Tanz auf der Rüttelplatte
Radfahren als Therapie? Auch Wolfgang Bornemann war schon diverse Male Objekt wissenschaftlicher Beobachtungen. Gemeinsam mit seinem Freund Jürgen Weber erkletterte er im Sommer 2010 die 1.900 Meter hohen Passstrasse zum Hahntennjoch, Parkinsonforscher Bloem und das Bayerische Fernsehen begleiteten die beiden. Derzeit testet der ehemalige IT-Fachmann gemeinsam mit seinem Neurologen einen Apparat, mit dem alpine Skisportler der Nationalmannschaft ihr Gleichgewicht verbessern: den sogenannten Zeptor.

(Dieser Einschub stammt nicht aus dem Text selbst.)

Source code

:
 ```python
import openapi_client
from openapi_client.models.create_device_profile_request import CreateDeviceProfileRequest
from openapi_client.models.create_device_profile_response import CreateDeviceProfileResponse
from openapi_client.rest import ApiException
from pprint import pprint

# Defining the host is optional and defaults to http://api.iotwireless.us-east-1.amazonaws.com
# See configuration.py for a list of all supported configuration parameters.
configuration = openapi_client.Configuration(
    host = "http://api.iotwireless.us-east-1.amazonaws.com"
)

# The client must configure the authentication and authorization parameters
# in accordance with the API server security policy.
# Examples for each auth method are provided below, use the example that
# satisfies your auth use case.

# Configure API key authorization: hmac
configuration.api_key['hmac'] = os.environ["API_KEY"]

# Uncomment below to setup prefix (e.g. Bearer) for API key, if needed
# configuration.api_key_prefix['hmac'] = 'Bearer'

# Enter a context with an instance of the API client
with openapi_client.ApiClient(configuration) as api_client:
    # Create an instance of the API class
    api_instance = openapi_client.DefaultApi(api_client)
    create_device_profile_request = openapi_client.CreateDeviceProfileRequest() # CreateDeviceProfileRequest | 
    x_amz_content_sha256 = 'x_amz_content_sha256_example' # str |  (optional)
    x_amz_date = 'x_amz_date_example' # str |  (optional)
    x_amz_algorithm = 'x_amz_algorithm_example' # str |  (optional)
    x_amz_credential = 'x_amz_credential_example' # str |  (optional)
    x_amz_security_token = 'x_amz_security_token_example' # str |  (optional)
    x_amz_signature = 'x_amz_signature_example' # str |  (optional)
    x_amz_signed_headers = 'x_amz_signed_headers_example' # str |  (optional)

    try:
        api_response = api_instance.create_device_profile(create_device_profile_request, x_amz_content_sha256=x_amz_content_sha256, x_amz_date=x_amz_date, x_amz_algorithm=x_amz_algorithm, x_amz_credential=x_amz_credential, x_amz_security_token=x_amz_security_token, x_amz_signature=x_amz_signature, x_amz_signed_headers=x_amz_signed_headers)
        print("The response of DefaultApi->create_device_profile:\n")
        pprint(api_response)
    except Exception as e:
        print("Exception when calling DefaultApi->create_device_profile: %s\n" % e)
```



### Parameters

Unrhythmisch wackelt und tanzt die Rüttelplatte des Trainingsgeräts in allen Ebenen und zwingt den auf ihr balancierenden Sportler zu ständigen Korrekturbewegungen - für die träge Motorik eines Parkinsonkranken eine ganz besondere Herausforderung. Doch "die Sache funktioniert", ist Bornemann überzeugt. "Das Gerät hat mir geholfen, auch in den rasenden Abfahrten der Alpen die Kontrolle über das Rad zu behalten." Oder wenn es so steil bergauf ging, die Pedale sich trotz aller Anstrengung so langsam drehten, dass der sportliche 59-Jährige und sein "Parki" über die halbe Strassenbreite schlingerten.
Suche nach neuen Zielen
Trotz seiner Fitness, die manchem weit jüngeren Sportkollegen Beine und Lunge brennen lässt, will Flachländer Bornemann die Alpen-Abenteuer abschliessen und seine sportlichen Erfolgserlebnisse zukünftig mit etwas weniger Risiko erreichen. "Parki hinterlässt auch bei mir immer deutlichere Spuren", sagt Bornemann. Er will deshalb andere Strassen und Wege, neue Ziele finden, der Krankheit auch nach 20 Jahren immer wieder ein Schnippchen zu schlagen. "Ich weiss nicht, wie es mir ohne den Sport gehen würde. Aber ich sehe, dass es den Kranken in meiner Umgebung, die das alles nicht machen, nicht so gut geht wie mir."